= Nikasil =

Nickel-silicon alloy

Nikasil is a trademarked electrodeposited lipophilic nickel matrix silicon carbide coating for engine components, mainly piston engine cylinder liners.

==Development==
Nikasil was introduced by Mahle in 1967 and was initially developed to allow Wankel engine apex seals to work directly against the aluminum block. This coating allowed aluminum cylinders and pistons to work directly against each other with low wear and friction. Unlike other methods, including cast iron cylinder liners, Nikasil allowed very large cylinder bores with tight tolerances. This made it possible for existing engine designs to be expanded easily. The aluminum cylinders also gave a much better heat conductivity and lower friction than cast iron liners, an important attribute for a high-output engine. The coating was further developed as a replacement for hard-chrome plated cylinder bores for Mercury Marine Racing, and Kohler Engines, and as a repair replacement for factory-chromed snowmobiles, dirt bikes, ATVs, watercraft, and automotive V8 liners/bores.

Nikasil is short for nickel silicon carbide. Silicon carbide is a very hard ceramic (much harder than steel). To form Nikasil, small particles of silicon carbide are suspended in a solution of nickel; the nickel is electroplated onto a cylinder bore. As the nickel is deposited (by the electroplating), the nickel incorporates the particles of silicon carbide.

After the cylinders are plated, the Nikasil bores are diamond-honed to a plateau finish.
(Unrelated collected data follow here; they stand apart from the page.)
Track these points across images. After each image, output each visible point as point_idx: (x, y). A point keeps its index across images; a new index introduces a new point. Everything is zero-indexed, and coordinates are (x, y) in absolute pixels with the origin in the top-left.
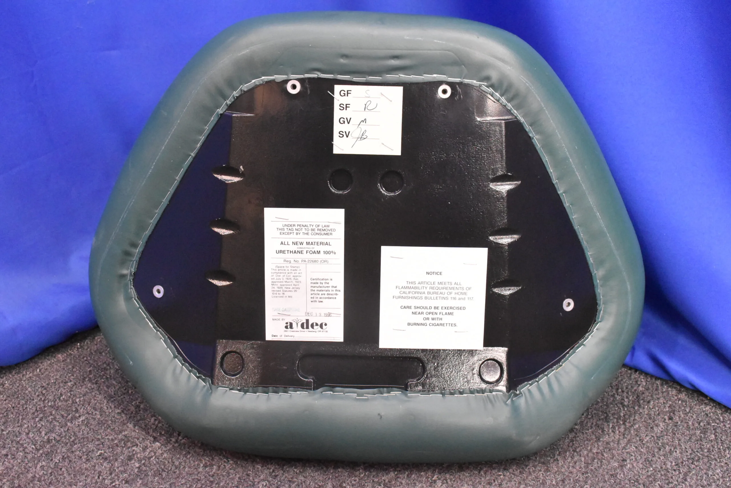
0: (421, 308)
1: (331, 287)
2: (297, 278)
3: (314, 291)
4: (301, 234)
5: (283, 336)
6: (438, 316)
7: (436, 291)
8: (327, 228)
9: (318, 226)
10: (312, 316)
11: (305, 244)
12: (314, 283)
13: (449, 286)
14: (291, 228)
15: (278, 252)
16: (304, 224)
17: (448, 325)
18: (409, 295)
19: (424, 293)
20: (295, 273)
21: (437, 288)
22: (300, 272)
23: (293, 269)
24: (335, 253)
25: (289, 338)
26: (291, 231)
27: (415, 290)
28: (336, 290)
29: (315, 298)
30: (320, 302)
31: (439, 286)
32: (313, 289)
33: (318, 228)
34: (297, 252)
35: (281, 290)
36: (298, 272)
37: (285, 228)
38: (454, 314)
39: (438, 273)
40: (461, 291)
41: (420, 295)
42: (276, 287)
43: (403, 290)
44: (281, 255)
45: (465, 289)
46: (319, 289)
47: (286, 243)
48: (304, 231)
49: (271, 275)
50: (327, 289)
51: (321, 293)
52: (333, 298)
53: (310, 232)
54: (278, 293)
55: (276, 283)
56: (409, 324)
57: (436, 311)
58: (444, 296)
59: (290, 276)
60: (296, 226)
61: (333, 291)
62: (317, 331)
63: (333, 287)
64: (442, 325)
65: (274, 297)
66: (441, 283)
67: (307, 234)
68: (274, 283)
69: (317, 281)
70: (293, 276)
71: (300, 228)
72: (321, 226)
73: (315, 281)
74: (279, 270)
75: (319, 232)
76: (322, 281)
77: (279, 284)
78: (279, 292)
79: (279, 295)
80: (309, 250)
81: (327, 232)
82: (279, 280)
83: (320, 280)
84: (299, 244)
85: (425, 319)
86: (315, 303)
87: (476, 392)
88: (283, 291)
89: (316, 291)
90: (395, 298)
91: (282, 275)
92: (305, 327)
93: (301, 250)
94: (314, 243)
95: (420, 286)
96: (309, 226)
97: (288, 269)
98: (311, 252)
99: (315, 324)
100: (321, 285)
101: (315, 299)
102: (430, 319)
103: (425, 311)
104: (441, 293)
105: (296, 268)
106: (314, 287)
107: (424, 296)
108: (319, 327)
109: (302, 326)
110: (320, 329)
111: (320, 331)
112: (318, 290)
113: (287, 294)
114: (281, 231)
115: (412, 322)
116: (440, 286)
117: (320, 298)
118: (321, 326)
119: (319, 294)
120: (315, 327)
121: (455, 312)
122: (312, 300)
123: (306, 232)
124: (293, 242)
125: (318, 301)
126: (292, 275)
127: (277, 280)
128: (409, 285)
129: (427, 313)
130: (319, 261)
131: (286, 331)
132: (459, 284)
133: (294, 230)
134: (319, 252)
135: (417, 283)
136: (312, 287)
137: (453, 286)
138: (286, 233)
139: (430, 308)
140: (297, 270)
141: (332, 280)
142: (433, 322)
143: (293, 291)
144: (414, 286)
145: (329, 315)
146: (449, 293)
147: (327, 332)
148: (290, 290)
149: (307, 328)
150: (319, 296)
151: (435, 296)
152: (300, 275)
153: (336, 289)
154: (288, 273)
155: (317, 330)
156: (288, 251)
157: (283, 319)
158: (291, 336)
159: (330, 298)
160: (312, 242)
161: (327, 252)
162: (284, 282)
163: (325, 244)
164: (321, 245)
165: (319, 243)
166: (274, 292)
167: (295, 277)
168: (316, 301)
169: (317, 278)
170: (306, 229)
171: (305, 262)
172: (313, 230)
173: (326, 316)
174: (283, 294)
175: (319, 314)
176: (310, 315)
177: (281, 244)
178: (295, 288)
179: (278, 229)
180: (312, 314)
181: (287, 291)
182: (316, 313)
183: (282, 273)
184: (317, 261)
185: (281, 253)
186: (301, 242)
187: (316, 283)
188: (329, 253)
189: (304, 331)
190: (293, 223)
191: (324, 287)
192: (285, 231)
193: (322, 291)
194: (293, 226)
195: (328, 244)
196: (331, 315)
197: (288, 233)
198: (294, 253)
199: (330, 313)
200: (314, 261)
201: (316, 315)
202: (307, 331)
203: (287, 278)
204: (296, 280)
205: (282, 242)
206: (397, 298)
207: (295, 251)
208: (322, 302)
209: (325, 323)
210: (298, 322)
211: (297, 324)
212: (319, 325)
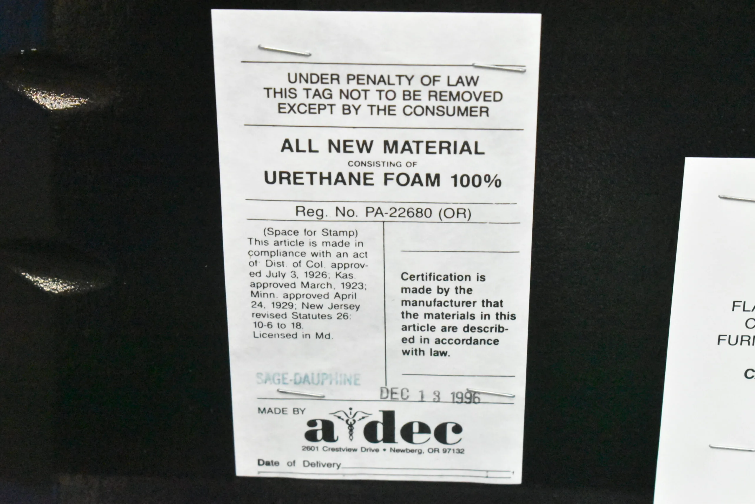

Pistons will need to be fitted with Nikasil compatible piston rings as chrome rings commonly used with cast iron bores are not compatible. Due to Nikasil's hardness, the resulting cylinder bores are usually long-lived with less cylinder wear than other types of cylinders. As Nikasil is extremely durable, cylinders do not need to be reworked as often as you would an iron or chrome cylinder, usually only requiring deglazing before re-ringing. However, if there is damage to the plating, the cylinder must be stripped before it can be bored and re-plated.

==Applications==
Porsche started using Nikasil on the 1970 917 race car, and later on the 1973 911 RS. Porsche also used it on production cars, but for a short time switched to Alusil due to cost savings for their base 911. Nikasil cylinders were always used for the 911 Turbo and RS models. Nikasil coated aluminium cylinders allowed Porsche to build air-cooled engines that had the highest specific output of any engine of their time.

Nikasil was very popular in the 1990s. It was used by companies such as BMW, Ducati, Jaguar and Moto Guzzi in their new engine families. However, the sulfur found in much of the world's low-quality gasoline caused some Nikasil cylinders to break down over time, causing costly engine failures. Porsche engines suffered from many issues caused by high sulfur content fuels.

Nikasil or similar coatings under other trademarks are also still widely used in racing engines, including those used in Formula One and ChampCar. Suzuki uses a nickel phosphorus-silicon-carbide proprietary coating trademarked SCEM (Suzuki Composite Electro-chemical Material) to maximize cylinder size and improve heat dissipation in the TU250X, Hayabusa, Honda NX250 Enduro and other motorcycles.

Radio-control glow-plug nitro engines commonly use a Nikasil coated sleeved cylinder and an aluminium alloy piston without any compression rings.